Enhancing Wikidata Performance with RDFox: How to dissect the world's leading RDF database faster
Valerio Cocchi

This article will introduce one of the world’s most popular RDF data sources and how RDFox can use it to offer a rich and responsive experience for web-based applications by reducing load times to minutes or seconds, and querying in a matter of milliseconds — orders of magnitude faster than the dedicated query service.

Introduction to Wikidata

Since 2012, the Wikimedia Foundation has been supporting and hosting an open data initiative called Wikidata, a vast database containing information about everything, from objects to people to abstract concepts. We’re talking about it today because unlike its human-centred kin (Wikipedia among many others), it is available for download in RDF format.

The data model of a single item can be represented the following way:

By Michael F. Schönitzer — Own work based on: Rdf mapping.svg, CC BY 4.0

Every entity is represented by a code that, while formulaic, are too detailed for us to cover here. It is however important to understand that these codes represent any and all things from ideas like ‘an instance of’ (wdt:P31) to physical beings like ‘a cat’ (wd:Q146). For a more in-depth breakdown of these codes, see this Mediawiki page.

The Wikidata model of each object can be identified on its Wikipedia page.

Downloading and importing Wikidata

Due to its richness and open access, Wikidata is one of the most popular RDF sources in the world. However, because of its immense size users don’t usually download the entire 15 billion fact database but instead focus on the individual sections they are interested in. This is far from a perfect solution but is often seen as a necessary evil, required to load the data and compute results in a reasonable time frame. RDFox changes all of this. Instead of taking a day or more, the initial load can now be completed in less than 3 hours, while queries return results in milliseconds — we’ll get to that later.

SPARQL (SPARQL Protocol and RDF Query Language) queries can be used to extract data in these situations. Designed and maintained by the W3C, SPARQL is considered the standard query language for RDF triplestores. For more information, read our SPARQL fact file, or head to Stack Overflow where SPARQL is a running theme among Wikidata questions.

Formulating queries

Wikidata has a live interface (the Wikidata Query Service) that can be used to query the data and view the results. They also provide some example queries to test, such as one that could be used for an online cat store. The following query will select all the instances of cats (?item wdt:P31 wd:Q146), as well as their labels in English.

A query in Wikidata Query Service that selects all ‘instances of’ 'cats’.

The simple structure of SPARQL lends itself well to the quick and easy formulation of queries, enabling the user to pinpoint exactly what they need with little effort. However, that's not to say it is an easy thing to understand for the uninitiated, so Wikidata also offers a SPARQL tutorial which you can find here.

Why use Wikidata?

Wikidata is a fantastic resource to connect to your existing datasets. Take the cat store for example; they could connect their cat inventory to Wikidata and help customers make decisions by providing more contextual information about the cats as they are browsing.

We can use a construct query to fetch all Wikidata’s information on cats:

CONSTRUCT queries allow you to return RDF triples from those that already exist in the database, so these can be imported without any further processing.

> **CHALLENGE**: Please write the next part of the article above on speeding up Wikidata with RDFox, starting right after its last sentence.

> **SUPPLIED RECORDS**:

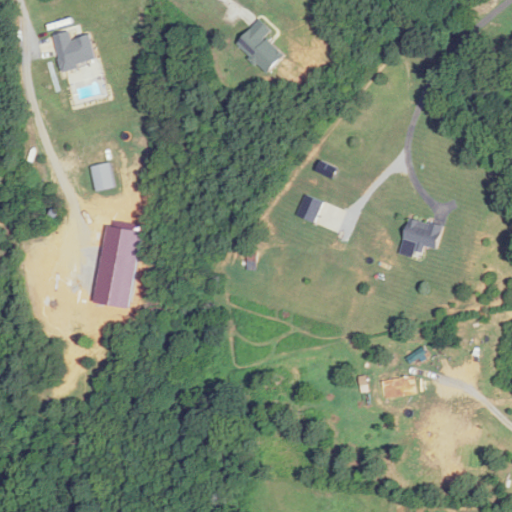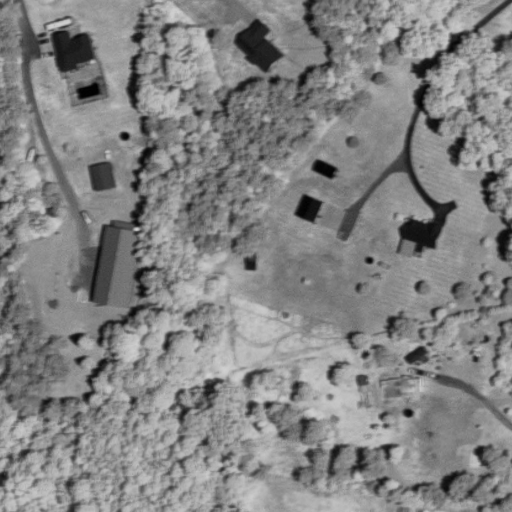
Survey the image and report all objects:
road: (235, 6)
building: (79, 51)
road: (425, 91)
road: (50, 139)
building: (107, 177)
building: (424, 233)
road: (474, 390)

> **THE ANSWER**:
However, Wikidata can take a long time to fetch the data depending on the complexity of the query, and the amount of data it needs to search over. Moreover, Wikidata throttles processing power, so slow queries will often time out. In the trivial cat example, the CONSTRUCT query took 0.9 seconds to retrieve only 706 results. Queries to return larger subsets of data, in particular, those that are more complex and span several ‘layers’ (for example, cat > breed > colour > name etc.), will almost always time out. For someone desperate to know the deeper details of ourfeline friends, this is clearly not good enough. RDFox has the power to change all of this.

Improving Wikidata performance with RDFox

A more efficient approach can be to download Wikidata and import it into a faster triplestore — RDFox. When preparing for this article, the initial load took us only 2 hours and 50 minutes for the entire 15 billion triples — a remarkable figure compared to the tens of hours that is commonplace for this magnitude of operation.

RDFox is a high-performance knowledge graph and semantic reasoner, and, most importantly, an in-memory solution. This is the source of its extreme and unmatched querying speed. This is of course crucial, as the faster you can query the dataset, the closer to ‘real-time’ the results are fetched. RDFox also supports SPARQL querying (just like Wikidata) which makes it ideal.

To showcase this power, we took a look at ‘OST Music’ — a hypothetical music streaming service with RDFox at its core that we dreamed up a few months ago. Read our article on OST Music to learn about its superior recommendation system, or using Wikidata in applications more generally.

This time, instead of creating a complex system, we were simply interested in retrieving information in the musical space. We ran three queries of increasing complexity, once over the entirety of the Wikidata data, and once over a sub-graph of the triples containing an instance of a music group, as we did for the streaming service. We also used the Wikidata Query Service as a baseline to provide context for the results.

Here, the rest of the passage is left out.